Summary – Chapters Nine, Ten, Eleven and Twelve
The Slopers regularly visit the Almond home on a Sunday evening and this happens on the Sunday following the conversation at the end of Chapter Eight. Dr Sloper withdraws to talk to his brother-in-law in the library and when he returns to the main group after 20 minutes he sees other guests have arrived and these include Morris, and he is sitting with Catherine.
The Doctor later decides to talk to him, to not condemn him too readily, and asks about how he is looking for a position. The Doctor notes his impudence (in terms of double meanings) but asks if he would object to leaving New York. Morris says he cannot do that as he has ties and responsibilities. He says he is also an ‘amateur tutor’ to his nephews and nieces. The conversation ends with the Doctor saying he will keep an eye out for him for a position.
Before he leaves, the Doctor tells Mrs Almond he would like to meet Mrs Montgomery and she says she will try to manage it. At the same time, Morris asks Catherine to meet him tomorrow or the day after and she looks at him with frightened eyes and asks him to come to the house. He says he cannot as her father has insulted him. He explains he has taunted him with his poverty and laughed at him for having no position. He asks to meet her in the Square and she repeats that she wants him to come to her home.

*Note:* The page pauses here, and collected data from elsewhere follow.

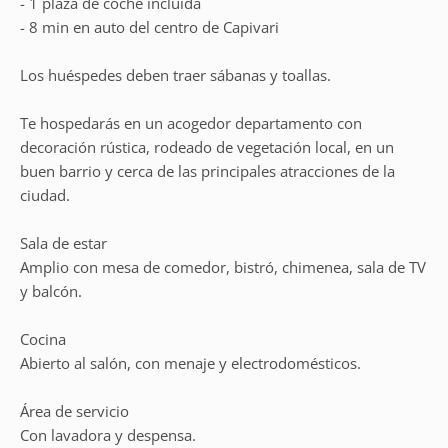
- 1 plaza de coche incluida
- 8 min en auto del centro de Capivari
Los huéspedes deben traer sábanas y toallas.
Te hospedarás en un acogedor departamento con
decoración rústica, rodeado de vegetación local, en un
buen barrio y cerca de las principales atracciones de la
ciudad.
Sala de estar
Amplio con mesa de comedor, bistró, chimenea, sala de TV
y balcón.
Cocina
Abierto al salón, con menaje y electrodomésticos.
Área de servicio
Con lavadora y despensa.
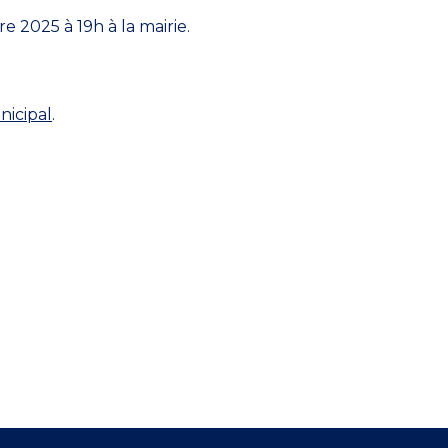
 2025 à 19h à la mairie.
nicipal
.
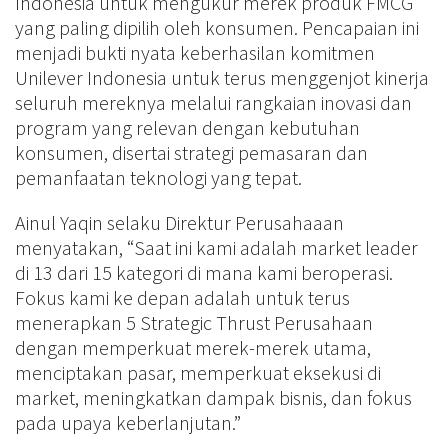
Indonesia untuk mengukur merek produk FMCG
yang paling dipilih oleh konsumen. Pencapaian ini
menjadi bukti nyata keberhasilan komitmen
Unilever Indonesia untuk terus menggenjot kinerja
seluruh mereknya melalui rangkaian inovasi dan
program yang relevan dengan kebutuhan
konsumen, disertai strategi pemasaran dan
pemanfaatan teknologi yang tepat.
Ainul Yaqin selaku Direktur Perusahaaan
menyatakan, “Saat ini kami adalah market leader
di 13 dari 15 kategori di mana kami beroperasi.
Fokus kami ke depan adalah untuk terus
menerapkan 5 Strategic Thrust Perusahaan
dengan memperkuat merek-merek utama,
menciptakan pasar, memperkuat eksekusi di
market, meningkatkan dampak bisnis, dan fokus
pada upaya keberlanjutan.”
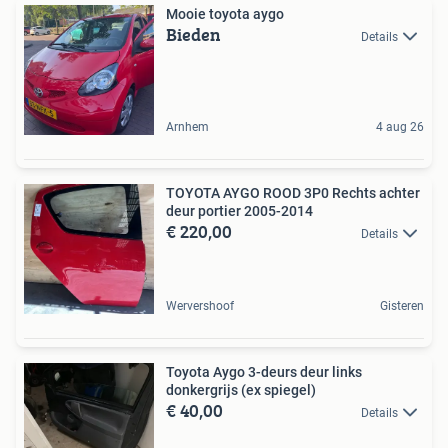
Mooie toyota aygo
Bieden
Details
Arnhem
4 aug 26
TOYOTA AYGO ROOD 3P0 Rechts achter
deur portier 2005-2014
€ 220,00
Details
Wervershoof
Gisteren
Toyota Aygo 3-deurs deur links
donkergrijs (ex spiegel)
€ 40,00
Details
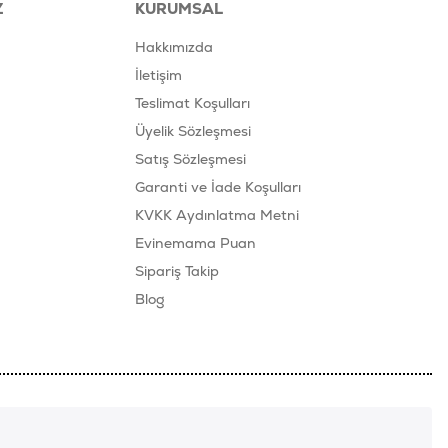
Z
KURUMSAL
Hakkımızda
İletişim
Teslimat Koşulları
Üyelik Sözleşmesi
Satış Sözleşmesi
Garanti ve İade Koşulları
KVKK Aydınlatma Metni
Evinemama Puan
Sipariş Takip
Blog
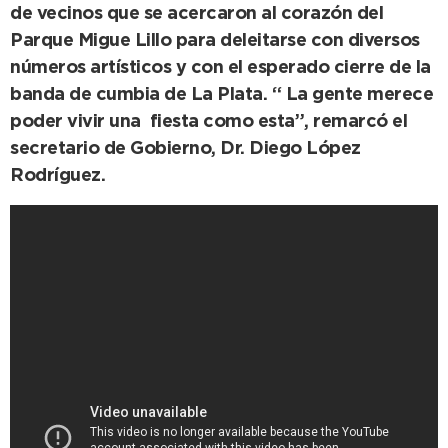
de vecinos que se acercaron al corazón del
Parque Migue Lillo para deleitarse con diversos
números artísticos y con el esperado cierre de la
banda de cumbia de La Plata. “ La gente merece
poder vivir una fiesta como esta”, remarcó el
secretario de Gobierno, Dr. Diego López
Rodríguez.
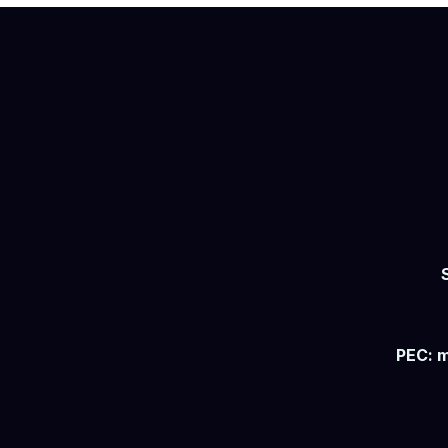
Chiavari
PEC: m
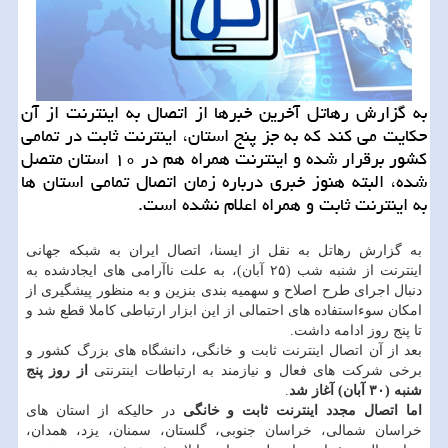
به گزارش رهاتل آخرین خبرها از اتصال به اینترنت از آن
حكایت می كند كه به جز پنج استان، اینترنت ثابت در تمامی
كشور برقرار شده و اینترنت همراه هم در ۱۰ استان متصل
شده، البته هنوز خبری درباره زمان اتصال تمامی استان ها
به اینترنت ثابت و همراه اعلام نشده است.
به گزارش رهاتل به نقل از ایسنا، اتصال ایران به شبكه جهانی
اینترنت از شنبه شب (۲۵ آبان)، به علت ناآرامی های ایجادشده به
دنبال اجرای طرح اصلاح و سهمیه بندی بنزین و به منظور پیشگیری از
امكان سوءاستفاده های احتمالی از این ابزار ارتباطی كاملا قطع شد و
تا پنج روز ادامه داشت.
بعد از آن اتصال اینترنت ثابت و خانگی، دانشگاه های بزرگ كشور و
برخی شركت های فعال و نیازمند به ارتباطات اینترنتی
از روز پنج
شنبه (۳۰ آبان) آغاز شد
.
اما اتصال مجدد اینترنت ثابت و خانگی
در حالیكه از استان های
خراسان شمالی، خراسان جنوبی، گلستان، سمنان، یزد، همدان،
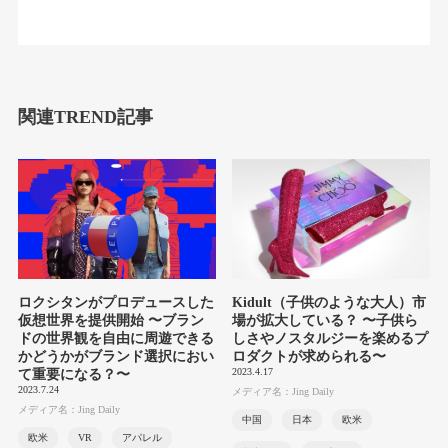
関連TREND記事
ロクシタンがプロデュースした
Kidult（子供のような大人）市
仮想世界を提供開始 〜ブラン
場が拡大している？ 〜子供ら
ドの世界観を自由に周遊できる
しさやノスタルジーを楽めるプ
かどうかがブランド選択におい
ロダクトが求められる〜
2023.4.17
て重要になる？〜
2023.7.24
メディア名：Jing Daily
メディア名：Jing Daily
中国
日本
欧米
欧米
VR
アパレル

She receives him at home the next day in Chapter Ten and within a few days he tells her he loves her and kisses her. She says they must talk to her father and she will do it that night and he will do so the day after.
He thanks her for talking to her father first and says he will need all her powers of persuasion, but adds that she is ‘irresistible’. He warns her that her father will call him a ‘mercenary’ and she says she will defend him. She asks him abruptly if he is sure he loves her. He asks if she can doubt it. In turn he asks if she can tell him something: if her father is dead set against him and forbids their marriage, will she still be ‘faithful’? She murmurs his name and puts her hand in his.
In Chapter Eleven, she talks to her father in his study that evening and tells him she is engaged to be married. He is startled as this ‘accomplished fact’ is more than he expected, but betrays no surprise. He questions her and says he (Morris) ought to have told him about it. He goes on to say he does not like the engagement. He refutes her point that he thinks Morris is a mercenary and says the main thing he knows about him is that he has led a life of ‘dissipation’ ‘and has spent a fortune of his own in doing so’. He says that because of this there is every reason to suppose he would do the same with hers.
She defends Morris and says this is not the principal thing they know about him as he is ‘kind, and generous, and true’ and the fortune he spent ‘was very small’. The Doctor laughs and says this is all the more reason that he should not have spent it. At the end of the conversation, he says he will see Mr Townsend tomorrow and in the mean time he does not want her to mention that she is engaged.
Morris comes to see the Doctor the next day in Chapter Twelve and the Doctor loses no time in telling him he should have given him notice of his intentions before events had come this far. Morris replies that he would if he had not let his daughter have so much liberty. It seems to him, he says, that she is ‘quite her own mistress’.
They talk further and the Doctor says how he does not approve of the engagement and Morris says he had the idea he did not like him because he is poor. The Doctor says this sounds harsh, but adds that it is ‘about the truth’. He also reveals that ‘in any other capacity’ he is prepared to like him, but abominates him as a son-in-law and says he is in the ‘wrong category’.
Morris assures him and gives him the word of a gentleman that he is not a mercenary. The Doctor refers again to him being in the wrong category. Morris is disappointed and admits to having been wild in the past and has spent his own money. On being asked, he says he is now living on ‘the remnants’ of his property.
They talk on and Morris loses his self-control and asks the Doctor if he is sure his daughter will give him up. The Doctor says he is not sure but thinks it is possible. Morris makes it clear that he will not give up on her and the Doctor says he will ‘strongly urge’ her to break with him. Morris says ‘she has gone too far’ now to retreat.
Analysis – Chapters Nine, Ten, Eleven and Twelve
The conversation between Morris and the Doctor is a means for further exploring the antagonism between them. It also allows us to see the Doctor’s method of categorizing and condemning those he sees as not fitting into the right and wrong category. This form of typology depends on a strict hierarchical view, and although he may be correct in his understanding of Morris, it is problematic that he condemns him for his class rather than lack of love for Catherine.